One timeless theme relates to the experience of rapid social change. “This kind of change leaves us deeply unsettled, that we can’t keep pace with what’s going on in the world around us, and that our well-being is fragile and our futures uncertain,” Rick says.  

“So often, in reading transcripts from those living in this generation, I felt that if I hadn’t known when the interviews were conducted, I could easily have assumed they were contemporary voices.” 

Some of these modern parallels include: 

  • Men feel the weight of the provider role and separation and even alienation from family life. They want to be better husbands and fathers. 
  • Women, many of whom had worked before WWII, feel the weight of family responsibility and desire more expressive men and more “companionate” marriages. 
  • Parents are concerned about raising their kids in a world they don’t understand and are worried about protecting them from life-changing risks. 
  • Families struggle to support one another and feel the private burdens of giving and receiving. These are families who in the first few decades of their lives did not have the government resources or programs we know today. The need for “charity” in the community or “public aid” brought shame.  
  • Families struggle to live together, especially when parents move in with adult children. 
  • Parents must make strategic and sometimes difficult decisions about family planning due in part to finances. 
  • The ingredients of a good marriage include marital compatibility, alignment with respect to finances, sex, child discipline, and relationships with family. 

Another thing that’s as true across generations, he says, is people’s resiliency, seen most recently in our response to the COVID-19 pandemic and the necessity of reimagining nearly every aspect of living, learning, loving, working and playing. 

“The pandemic has reminded people and societies today of a world they forgot – a time when long and relatively healthy lives – even life itself – could not be taken for granted. People have learned that they need each other. They’ve realized that their well-being rests on the stable functioning of government and institutions. They have learned that the sense of a normal, expectable life can quickly come undone.”  

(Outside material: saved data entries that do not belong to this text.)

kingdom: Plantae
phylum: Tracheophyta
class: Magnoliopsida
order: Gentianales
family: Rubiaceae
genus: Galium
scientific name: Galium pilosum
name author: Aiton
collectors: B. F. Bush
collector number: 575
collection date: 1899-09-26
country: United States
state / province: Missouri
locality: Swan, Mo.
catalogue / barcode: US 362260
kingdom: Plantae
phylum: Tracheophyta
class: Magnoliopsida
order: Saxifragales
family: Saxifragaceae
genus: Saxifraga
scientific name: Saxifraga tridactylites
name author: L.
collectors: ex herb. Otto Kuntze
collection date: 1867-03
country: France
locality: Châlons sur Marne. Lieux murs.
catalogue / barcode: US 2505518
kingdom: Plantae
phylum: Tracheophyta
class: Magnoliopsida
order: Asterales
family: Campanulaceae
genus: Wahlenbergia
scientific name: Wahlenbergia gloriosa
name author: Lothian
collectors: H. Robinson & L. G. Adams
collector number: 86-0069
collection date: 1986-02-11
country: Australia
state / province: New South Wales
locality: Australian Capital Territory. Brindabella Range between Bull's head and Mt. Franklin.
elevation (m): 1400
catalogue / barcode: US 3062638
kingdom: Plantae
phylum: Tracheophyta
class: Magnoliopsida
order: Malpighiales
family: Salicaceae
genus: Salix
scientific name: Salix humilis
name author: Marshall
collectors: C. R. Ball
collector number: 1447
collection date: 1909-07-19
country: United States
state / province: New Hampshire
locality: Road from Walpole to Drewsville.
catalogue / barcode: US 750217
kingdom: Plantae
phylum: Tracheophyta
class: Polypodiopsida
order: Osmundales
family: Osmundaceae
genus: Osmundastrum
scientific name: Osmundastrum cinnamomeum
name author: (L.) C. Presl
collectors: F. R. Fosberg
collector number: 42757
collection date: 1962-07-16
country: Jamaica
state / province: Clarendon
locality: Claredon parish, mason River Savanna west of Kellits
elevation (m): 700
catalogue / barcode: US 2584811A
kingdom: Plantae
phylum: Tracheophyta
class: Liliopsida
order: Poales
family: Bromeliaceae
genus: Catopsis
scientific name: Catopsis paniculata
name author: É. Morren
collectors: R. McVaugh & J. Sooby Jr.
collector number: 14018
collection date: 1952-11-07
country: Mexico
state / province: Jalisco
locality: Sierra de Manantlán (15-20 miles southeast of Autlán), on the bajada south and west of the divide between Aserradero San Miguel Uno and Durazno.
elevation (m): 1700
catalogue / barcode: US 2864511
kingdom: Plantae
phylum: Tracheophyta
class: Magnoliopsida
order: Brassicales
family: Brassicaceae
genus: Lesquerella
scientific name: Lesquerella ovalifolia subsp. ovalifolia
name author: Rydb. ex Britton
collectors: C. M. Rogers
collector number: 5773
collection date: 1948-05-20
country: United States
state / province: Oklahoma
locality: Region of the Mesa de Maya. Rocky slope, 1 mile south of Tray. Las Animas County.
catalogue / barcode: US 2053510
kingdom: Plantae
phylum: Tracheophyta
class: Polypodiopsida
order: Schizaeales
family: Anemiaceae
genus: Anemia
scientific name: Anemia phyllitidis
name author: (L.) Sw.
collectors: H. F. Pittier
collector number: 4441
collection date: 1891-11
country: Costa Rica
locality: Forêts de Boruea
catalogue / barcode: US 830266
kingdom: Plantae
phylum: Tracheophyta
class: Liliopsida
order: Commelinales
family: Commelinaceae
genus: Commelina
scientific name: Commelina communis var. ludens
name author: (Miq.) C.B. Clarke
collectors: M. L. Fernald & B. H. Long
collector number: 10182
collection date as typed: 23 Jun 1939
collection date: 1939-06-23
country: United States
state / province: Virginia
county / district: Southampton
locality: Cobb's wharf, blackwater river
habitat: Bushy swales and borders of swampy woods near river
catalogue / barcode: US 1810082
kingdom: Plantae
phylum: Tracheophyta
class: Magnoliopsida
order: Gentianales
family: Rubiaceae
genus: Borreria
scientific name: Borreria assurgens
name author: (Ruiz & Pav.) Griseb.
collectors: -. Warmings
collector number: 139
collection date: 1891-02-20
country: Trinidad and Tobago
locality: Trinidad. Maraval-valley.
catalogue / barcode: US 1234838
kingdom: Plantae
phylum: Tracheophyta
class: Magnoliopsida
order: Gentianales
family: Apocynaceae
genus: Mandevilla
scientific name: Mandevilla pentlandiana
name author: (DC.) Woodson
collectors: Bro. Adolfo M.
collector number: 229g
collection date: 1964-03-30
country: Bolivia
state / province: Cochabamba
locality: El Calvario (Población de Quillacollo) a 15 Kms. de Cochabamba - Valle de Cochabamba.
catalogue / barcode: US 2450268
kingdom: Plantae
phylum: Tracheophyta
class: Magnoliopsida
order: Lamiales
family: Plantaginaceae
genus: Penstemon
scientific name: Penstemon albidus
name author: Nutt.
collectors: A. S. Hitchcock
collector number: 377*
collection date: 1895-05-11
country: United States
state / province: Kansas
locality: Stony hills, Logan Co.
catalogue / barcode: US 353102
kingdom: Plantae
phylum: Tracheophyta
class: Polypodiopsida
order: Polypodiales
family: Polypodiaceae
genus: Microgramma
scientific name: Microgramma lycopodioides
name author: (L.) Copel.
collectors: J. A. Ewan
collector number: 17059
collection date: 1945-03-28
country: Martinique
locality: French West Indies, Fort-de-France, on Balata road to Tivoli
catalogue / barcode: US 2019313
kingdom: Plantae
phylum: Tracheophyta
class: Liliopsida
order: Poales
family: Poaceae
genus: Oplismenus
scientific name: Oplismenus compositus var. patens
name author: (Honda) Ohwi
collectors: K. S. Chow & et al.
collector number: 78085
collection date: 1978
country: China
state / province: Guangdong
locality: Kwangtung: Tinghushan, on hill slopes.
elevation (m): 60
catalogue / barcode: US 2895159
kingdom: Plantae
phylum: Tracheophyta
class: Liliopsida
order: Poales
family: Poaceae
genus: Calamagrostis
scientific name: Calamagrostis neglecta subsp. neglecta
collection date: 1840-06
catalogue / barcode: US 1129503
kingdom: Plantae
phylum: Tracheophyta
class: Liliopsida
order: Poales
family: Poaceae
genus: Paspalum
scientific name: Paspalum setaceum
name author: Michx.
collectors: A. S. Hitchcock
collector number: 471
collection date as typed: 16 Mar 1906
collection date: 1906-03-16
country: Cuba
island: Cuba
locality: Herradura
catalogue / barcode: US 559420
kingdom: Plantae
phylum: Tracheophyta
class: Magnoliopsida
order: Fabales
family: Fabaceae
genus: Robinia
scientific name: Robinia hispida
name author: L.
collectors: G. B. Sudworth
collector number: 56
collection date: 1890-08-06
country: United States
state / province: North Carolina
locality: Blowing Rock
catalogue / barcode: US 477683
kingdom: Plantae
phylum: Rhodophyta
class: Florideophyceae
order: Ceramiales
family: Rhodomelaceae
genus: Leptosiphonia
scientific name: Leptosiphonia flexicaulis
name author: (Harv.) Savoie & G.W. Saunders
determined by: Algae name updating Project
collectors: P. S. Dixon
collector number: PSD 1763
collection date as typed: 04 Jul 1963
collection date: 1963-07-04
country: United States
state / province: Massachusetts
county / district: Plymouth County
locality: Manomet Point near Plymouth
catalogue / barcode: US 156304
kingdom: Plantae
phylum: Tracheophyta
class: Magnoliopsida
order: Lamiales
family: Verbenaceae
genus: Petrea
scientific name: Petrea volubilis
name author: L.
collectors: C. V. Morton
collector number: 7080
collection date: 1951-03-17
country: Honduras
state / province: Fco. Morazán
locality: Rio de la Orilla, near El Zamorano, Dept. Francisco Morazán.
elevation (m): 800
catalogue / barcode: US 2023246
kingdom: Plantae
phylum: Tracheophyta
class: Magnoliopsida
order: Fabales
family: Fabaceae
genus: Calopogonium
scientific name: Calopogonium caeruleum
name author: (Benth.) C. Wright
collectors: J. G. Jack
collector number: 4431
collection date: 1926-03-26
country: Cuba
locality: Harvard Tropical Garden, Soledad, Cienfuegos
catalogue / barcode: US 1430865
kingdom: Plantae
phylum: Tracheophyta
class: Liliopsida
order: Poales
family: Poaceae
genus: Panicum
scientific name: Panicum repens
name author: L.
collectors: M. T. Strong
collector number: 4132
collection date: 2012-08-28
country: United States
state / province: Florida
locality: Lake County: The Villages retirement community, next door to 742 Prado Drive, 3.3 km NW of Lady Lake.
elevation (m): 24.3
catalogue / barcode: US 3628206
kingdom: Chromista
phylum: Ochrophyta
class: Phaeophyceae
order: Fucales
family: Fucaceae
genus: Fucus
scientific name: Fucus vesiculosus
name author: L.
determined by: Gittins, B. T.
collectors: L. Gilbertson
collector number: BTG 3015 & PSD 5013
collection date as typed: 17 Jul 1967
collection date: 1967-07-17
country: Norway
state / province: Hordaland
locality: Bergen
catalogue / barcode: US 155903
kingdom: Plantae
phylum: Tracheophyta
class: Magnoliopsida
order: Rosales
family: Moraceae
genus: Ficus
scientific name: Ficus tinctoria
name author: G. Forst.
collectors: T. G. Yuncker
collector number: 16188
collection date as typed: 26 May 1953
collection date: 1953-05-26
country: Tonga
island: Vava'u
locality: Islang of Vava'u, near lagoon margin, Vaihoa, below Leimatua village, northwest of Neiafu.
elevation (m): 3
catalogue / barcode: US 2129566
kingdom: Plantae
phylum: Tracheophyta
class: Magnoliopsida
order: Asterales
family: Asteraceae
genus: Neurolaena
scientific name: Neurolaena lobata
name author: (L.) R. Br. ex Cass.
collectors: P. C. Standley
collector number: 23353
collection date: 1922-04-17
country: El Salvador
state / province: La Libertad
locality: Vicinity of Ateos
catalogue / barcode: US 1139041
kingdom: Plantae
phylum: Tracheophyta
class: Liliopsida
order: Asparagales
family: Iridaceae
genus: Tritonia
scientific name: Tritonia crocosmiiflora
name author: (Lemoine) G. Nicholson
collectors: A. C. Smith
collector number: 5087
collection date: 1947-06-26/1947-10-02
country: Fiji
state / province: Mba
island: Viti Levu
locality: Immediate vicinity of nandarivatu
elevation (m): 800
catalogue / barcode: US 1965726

Times such as these reveal the best and the worst in people, he says. “Some are able to adapt, while others struggle. In the Great Depression, for example, some of these families bear little resemblance to the images and narrative of the time. Some actually profit, while others are left devastated and take many years to recover. 

“They do mostly manage to come back economically, especially because of the war – they have a dramatic swing from the depths of the depression to the heights of postwar prosperity, one after the other. But the emotional legacy lasts their whole lives – and in very gendered ways. By later life, women have much stronger emotional health, and men more often are depressed and have earlier mortality. Women seem to more easily stretch their roles and fill in as necessary; men have a hard time not being able to do what they’re expected to do.” 

Just as this 1900 generation was influenced by the nuances of their times – and their parents, who were trapped between the Victorian age and post WWII era – so, too, are those who follow. Six generations have been observed since 1900 – the GI Generation, Silent Generation and Baby Boomers, followed by Gen X, Millennials and Gen Z. But does slicing the population into generational segments with clever names really matter? 

“We recognize generations because of the differences in the reality of lives and world views affected by history, social change and parenting. But these are also social constructs that can exaggerate or impose differences that aren’t all that meaningful,” he says.  

“It’s sort of an arbitrary game, because there’s extraordinary variability within the group, where things such as social class, race and gender may matter more than one’s location in history. But these conversations get us thinking about history – and that matters.”